I have just returned from a visit to the International Monetary Fund (IMF) Extractives Industry group in Washington DC, where we discussed the issue of gas transfer pricing in the context of the low oil price shock. The IMF encounters this transfer pricing issue in their portfolio of developing countries that have integrated gas-to-liquids projects, but with no comparable uncontrolled price (CUP) for project sales gas. In these instances, the IMF reviews corporate interpretations of residual price calculations with an eye to potential tax leakage.

The PRRT gas transfer pricing methodology

The current PRRT Regulations (2015) preference the use of an Advance Pricing Agreement (APA) over the comparable uncontrolled price (CUP) method for gas pricing. If there is no APA or CUP, then next in the hierarchy is the residual price methodology (RPM) that uses the netback and cost-plus approaches. The diagram below illustrates the RPM provided for in the PRRT Regulations (2015) at sections 26 and 27.

TransferGasPricingChart2

Gas pricing hubs   

Papers from the American Petroleum Institute’s Tax Forum in April 2016 skipped over the whole issue of gas transfer pricing methodologies. This is because the United States has a well-developed gas extraction industry that sends production gas to ‘collector’ facilities. These facilities use gas pricing from the Henry Hub, a pipeline interchange in Louisiana, where a number interstate and intrastate pipelines interconnect through a header system. The hub sets the benchmark gas price, and it is used for royalty calculations. There is no such hub in the Asia-Pacific region, although much has been written about the need for one and possible sites. Large LNG projects just underway in Australia, Malaysia and Papua New Guinea may stimulate efforts to establish a regional hub. Such a hub would be also useful for CUP purposes and obviate the need for contentious GTPM calculations.
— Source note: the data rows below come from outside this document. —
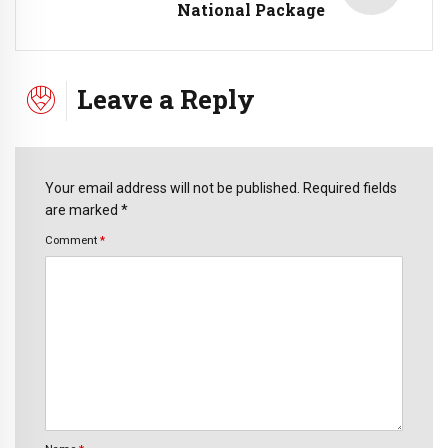
National Package
Leave a Reply
Your email address will not be published. Required fields
are marked *
Comment
*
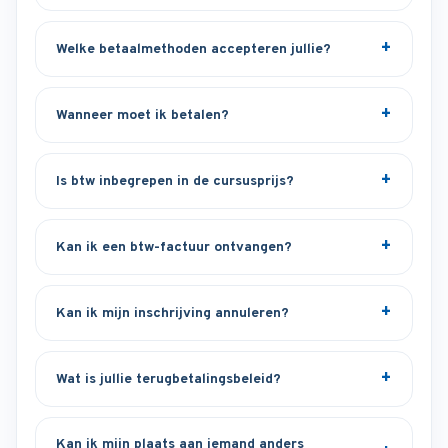
Welke betaalmethoden accepteren jullie?
Wanneer moet ik betalen?
Is btw inbegrepen in de cursusprijs?
Kan ik een btw-factuur ontvangen?
Kan ik mijn inschrijving annuleren?
Wat is jullie terugbetalingsbeleid?
Kan ik mijn plaats aan iemand anders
Recent advances in LNG technology, such as integrated offshore floating facilities – termed FLNGs – point to the need for a review of the GTPM methodology. FLNG is new and unproven technology. Thus when a GTPM is performed, factors are input relating to the risk premium – that are largely untested. A 2014 report by a bipartisan committee drawn from the Legislative Assembly of Western Australia has urged the Commonwealth Government to re-examine the tax treatment of the development costs of FLNG and the valuation of the vessel, as the PRRT was designed and implemented prior to the development of FLNG technology.  I agree with the call to review.